Segment Start: Input

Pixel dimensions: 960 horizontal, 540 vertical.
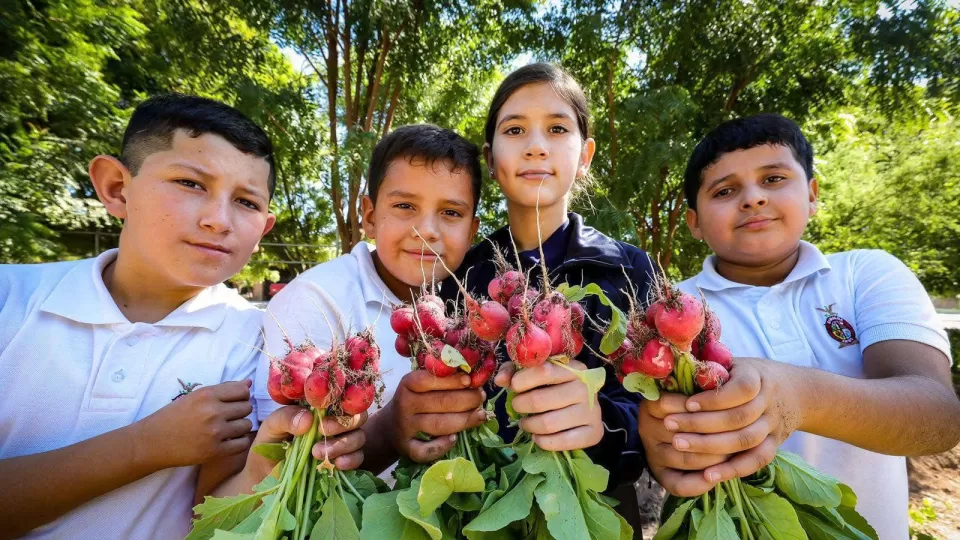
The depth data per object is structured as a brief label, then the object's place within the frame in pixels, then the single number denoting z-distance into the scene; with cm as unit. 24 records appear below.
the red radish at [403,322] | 44
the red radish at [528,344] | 36
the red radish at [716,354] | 38
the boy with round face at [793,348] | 38
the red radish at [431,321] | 43
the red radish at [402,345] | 46
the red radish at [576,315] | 41
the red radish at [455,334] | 41
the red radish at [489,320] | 39
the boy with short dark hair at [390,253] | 55
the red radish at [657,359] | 37
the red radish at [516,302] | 40
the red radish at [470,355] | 40
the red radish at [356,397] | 39
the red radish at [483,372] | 41
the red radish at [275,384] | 41
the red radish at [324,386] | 38
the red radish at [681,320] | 35
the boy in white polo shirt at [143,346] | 45
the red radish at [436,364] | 39
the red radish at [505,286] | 42
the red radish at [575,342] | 39
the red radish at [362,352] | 41
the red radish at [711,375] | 36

Segment End: Input

■ **Problem to work on**: Output each record exactly as it appears, but not the pictures.

■ **Response to the task**:
Pixel dimensions: 960 horizontal, 540 vertical.
The depth data per object is structured as a brief label, then the object's place within the frame in pixels, then the single number denoting z-distance into the scene; with cm as unit. 24 records appear below.
the red radish at [403,322] | 44
the red radish at [528,344] | 36
the red radish at [716,354] | 38
the boy with round face at [793,348] | 38
the red radish at [431,321] | 43
the red radish at [402,345] | 46
the red radish at [576,315] | 41
the red radish at [455,334] | 41
the red radish at [489,320] | 39
the boy with short dark hair at [390,253] | 55
the red radish at [657,359] | 37
the red radish at [516,302] | 40
the red radish at [470,355] | 40
the red radish at [356,397] | 39
the red radish at [483,372] | 41
the red radish at [275,384] | 41
the red radish at [324,386] | 38
the red radish at [681,320] | 35
the boy in white polo shirt at [143,346] | 45
the red radish at [436,364] | 39
the red radish at [505,286] | 42
the red radish at [575,342] | 39
the red radish at [362,352] | 41
the red radish at [711,375] | 36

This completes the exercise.